Lots of people want to take advantage of you. I worked for a guy on a lot of projects in my early writing days who kept having me work for "opportunities" and "exposure". Or better yet, "a killer testimonial" that would never come. While working on spec is a great way to get started, the second you collect a dollar for your writing, don't work for free again unless you're striking out into a new territory. I've spent weeks working on projects and never saw a dime for them. Writers are suckers. Don't be one.
You're your own boss. When the business is failing, it's easy to say, "Well, the boss made all these mistakes, and it's his fault." When your business is failing, it's your fault. The buck stops with you. That's a great thing, but it's also a huge responsibility and source of pressure. You're not a victim of anything. Your decisions make or break your income.
Taxes, paperwork, health insurance, etc. All the things that companies take care of for employees? You have to do them. You have to pay taxes throughout the year. You have to figure out the best method of handling your health insurance. You have to manage contracts and invoices for your clients. And if they don't pay, it's your job to hunt them down. There's a lot of paperwork in freelancing. Have fun.
Do you have family at home? The COVID lockdowns taught us that none of us like working from home with our families there.

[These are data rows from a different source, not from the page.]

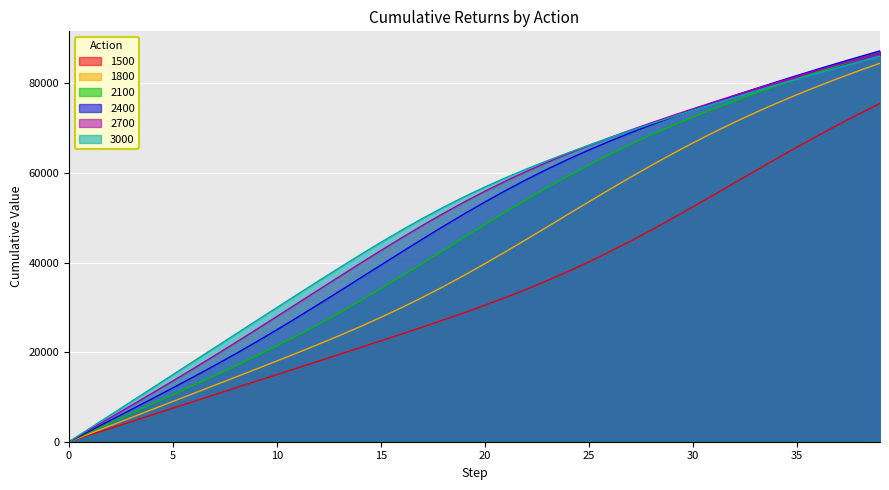

Rank the series by their maximum value, from highest to lowest.

2400, 2100, 2700, 3000, 1800, 1500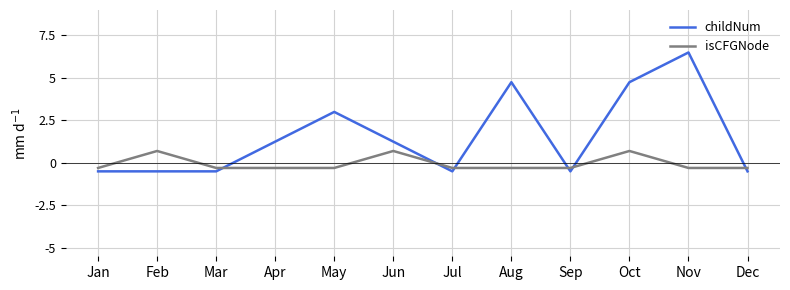

What are all the series names shown in the legend?

childNum, isCFGNode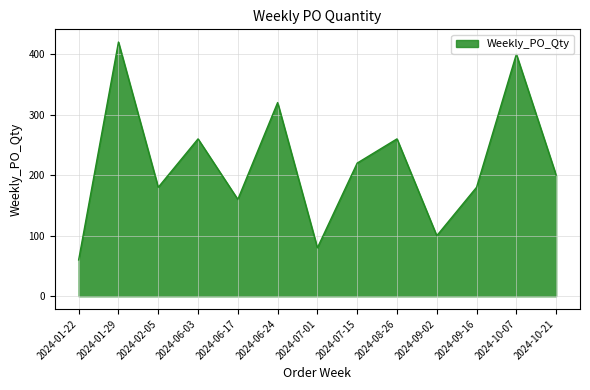

Does the chart have visible grid lines?

Yes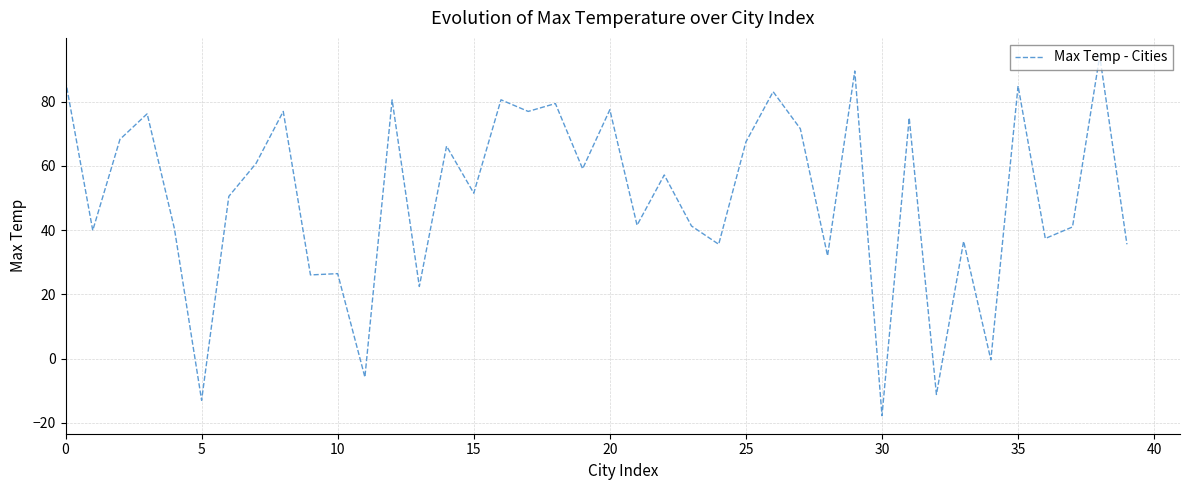

What is the minimum value shown in the chart?

-17.8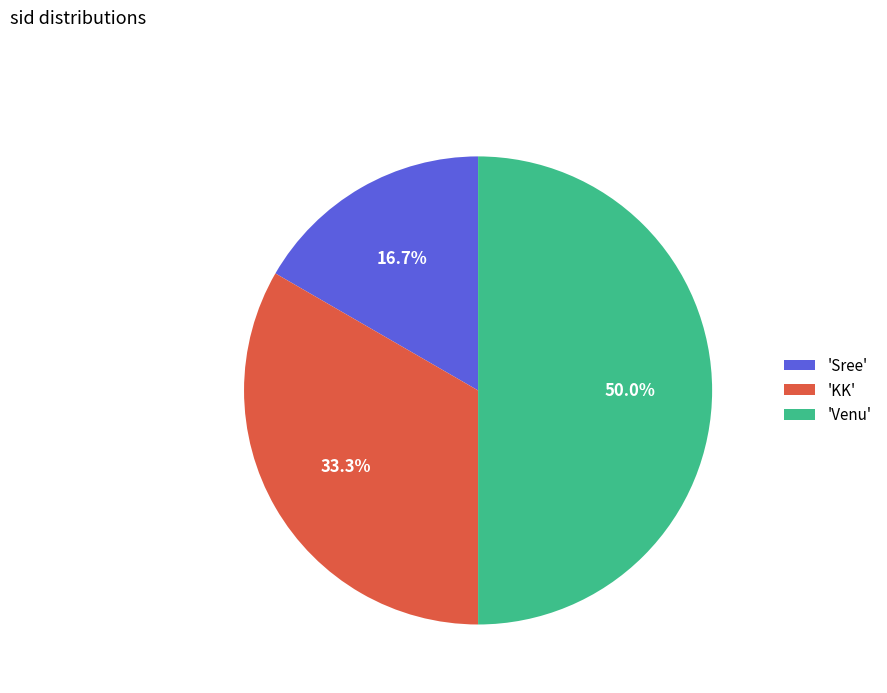

Combined, do 'Sree' and 'Venu' account for over 50%?

Yes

It's tough to manage those boundaries. You need an attack plan. In our house, I have to lock my office door. I have a set of headphones at the ready in case I can't concentrate because my two boys are making too much noise downstairs in the living room. I have to let my wife know when I have an important call scheduled so that she can keep the boys from coming upstairs. I also have to explain to my kids why I can't play with them even though I'm home. There are a lot of different dynamics to the family that change when you work from home, and you have to address them in some way, shape, or form.
You do a lot of unpaid work. Here's one of those fun things nobody realizes: you work for free a lot. I don't mean for clients (I just told you not to do that), but for yourself. Prospecting for clients, learning new research on an industry, marketing yourself in general, managing your taxes, haggling over contracts, balancing your business expenses... it's all unpaid work. It takes time out of your day, and you don't get a dime for it. That has to factor in when considering the rates you charge – oh, and figuring that out is unpaid work, too.
For me, the pros are worth it
I've found that, generally speaking, I can minimize the impact of the cons. And I learn ways to do so all the time. It's a fluid situation. My writing career today is completely upside-down compared to what it was even a year ago. Next year, it'll be even more different.
But if you love to write and you can manage your time and energy effectively, I think writing professionally is the best gig on the planet. I wouldn't trade it for anything. You might feel the same way.
What do you do with this information?
Try it. Go out and get a writing gig or two. Work it on the side for an hour or two at night. See if you can't fall in love with the process.
If you can love the process, nobody will be able to stop your success – and the sky will be the limit.